On Wednesday, July 18th, the Potomac Officers Club hosted the 2018 GSA Plans & Priorities Forum, where keynote speaker Emily Murphy, administrator of the General Services Administration, and a 2018 Wash100 winner, provided insight into her department’s acquisition process.
Murphy’s presentation hinged on the four key priorities of her administration. First, she mentioned the need for ethical leadership: “By that I mean GSA should be an honest broker [between agencies and industry] … We’re going to be putting the interests of taxpayers first,” To address challenges effectively, constant dialogue with industry and other agencies is crucial, she said.
Second, Murphy stressed the need to reduce duplication, especially regarding the support systems various agencies use. As she put it, “How do we actually make sure the systems reflect the business process we want, rather than having outdated systems driving [everything]?”
The GSA now provides shared services support to smaller agencies, Murphy highlighted, such as helping boost cybersecurity infrastructure or network transformation. According to her, the agency’s government-wide leadership has not only reduced the cost of services by $28.6 billion per year, but also substantially improved quality. Before, Murphy said half of federal employees weren’t happy with the shared services support they were receiving.
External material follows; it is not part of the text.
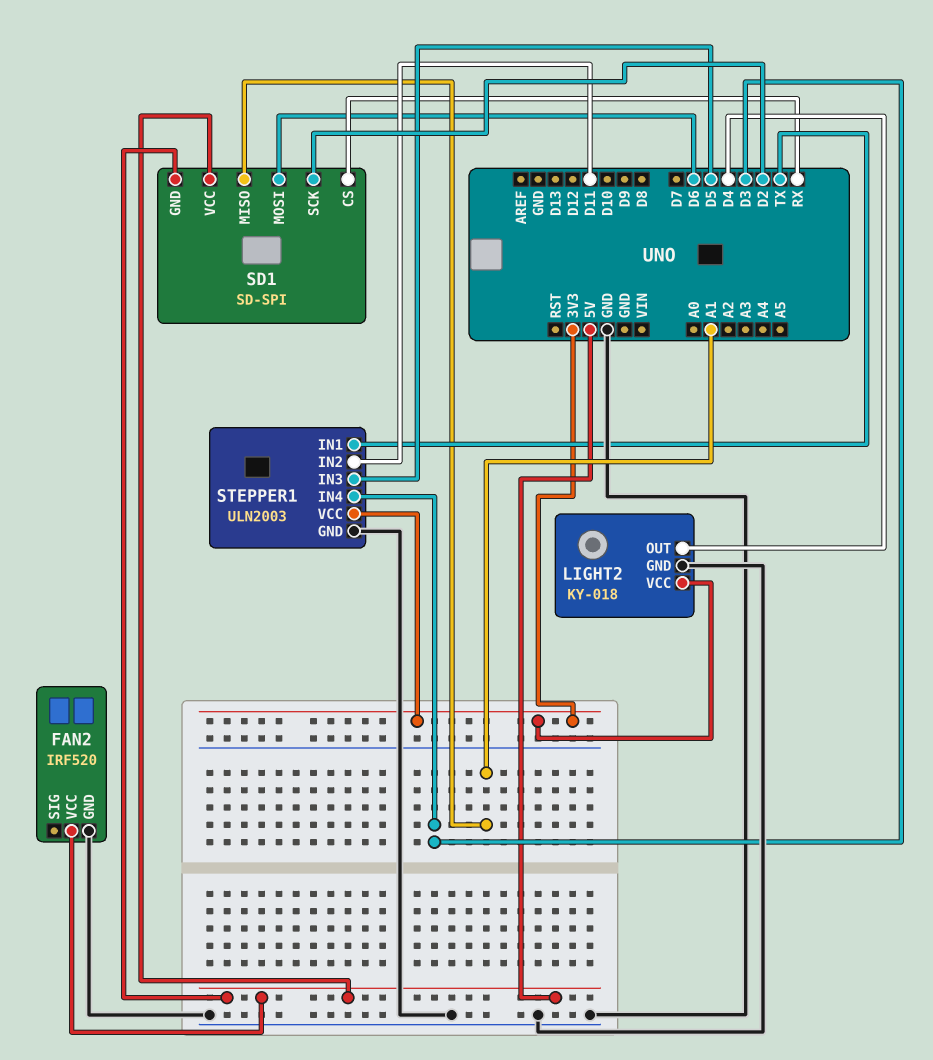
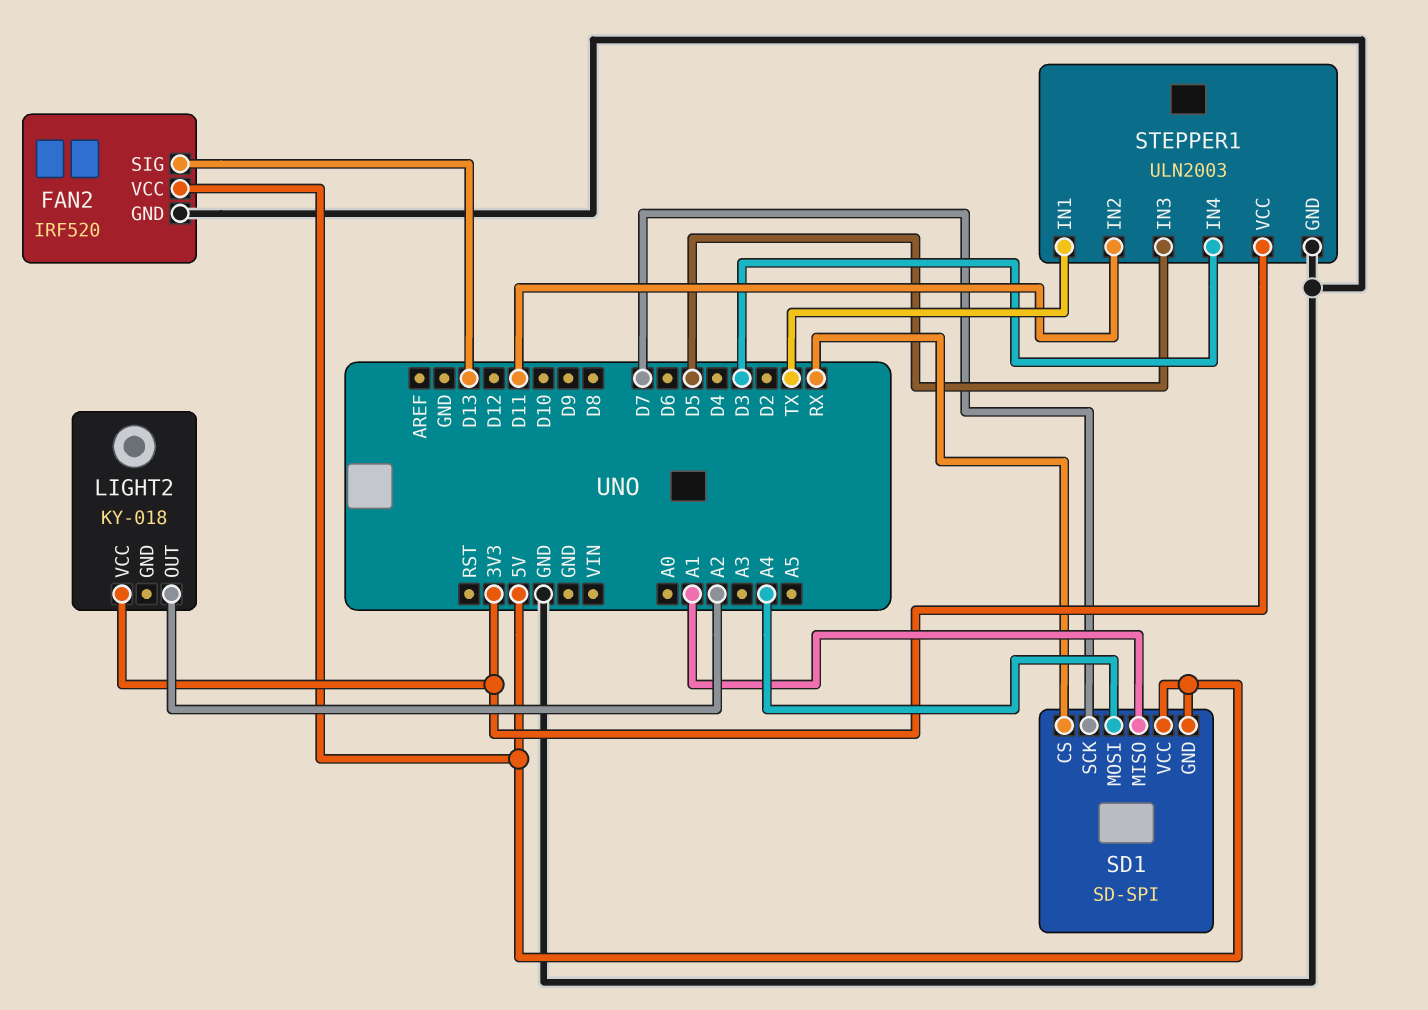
FAN2 pin SIG: none -> D13
LIGHT2 pin GND: GND -> none
LIGHT2 pin OUT: D4 -> A2
SD1 pin MOSI: D6 -> A4
SD1 pin SCK: D2 -> D7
Additionally, Murphy outlined how commercial supplier agreements reduce duplication. These agreements cut down the negotiation time between entities with commercial software licenses and contract officers negotiating federal licenses, she explained, adding this creates a more predictable business environment.
“Hopefully, our agencies aren’t going to need to go from contract to contract to get the solution they want, or [have to] go off of scheduling,” she told the crowd, discussing the greater flexibility agencies now have to pursue comprehensive solutions.
Third, Murphy expressed a desire to increase contract vehicle competition, which she asserted goes beyond just increasing the number of offers. This means placing greater emphasis on the quality of solutions being offered, and not relying solely on the Lowest Price Technically Acceptable model, she said.
To that end, Murphy highlighted how the GSA is working with the Small Business Innovation Research program to help commercialize projects once they’ve matured. Specifically, her department aims to ensure solutions developed under those awards secure a path to agencies.
During her final point, Murphy stressed the need for transparency across the entire acquisition process. Without transparency, she opined, “none of these other priorities work.” Murphy stressed that making information available to the public increases competition, instills confidence the GSA is operating as an honest broker and details how duplication is being reduced.
Preceding Murphy’s keynote address was panel discussion featuring other prominent GSA officials. They consisted of: Chris Hamm, director of FEDSIM and GSA’s acquisition innovation advocate; Alexandra Rouse, professional services program executive, responsible for directing OASIS multiple award contracts; and David Shive, chief information officer, who oversees the GSA IT office.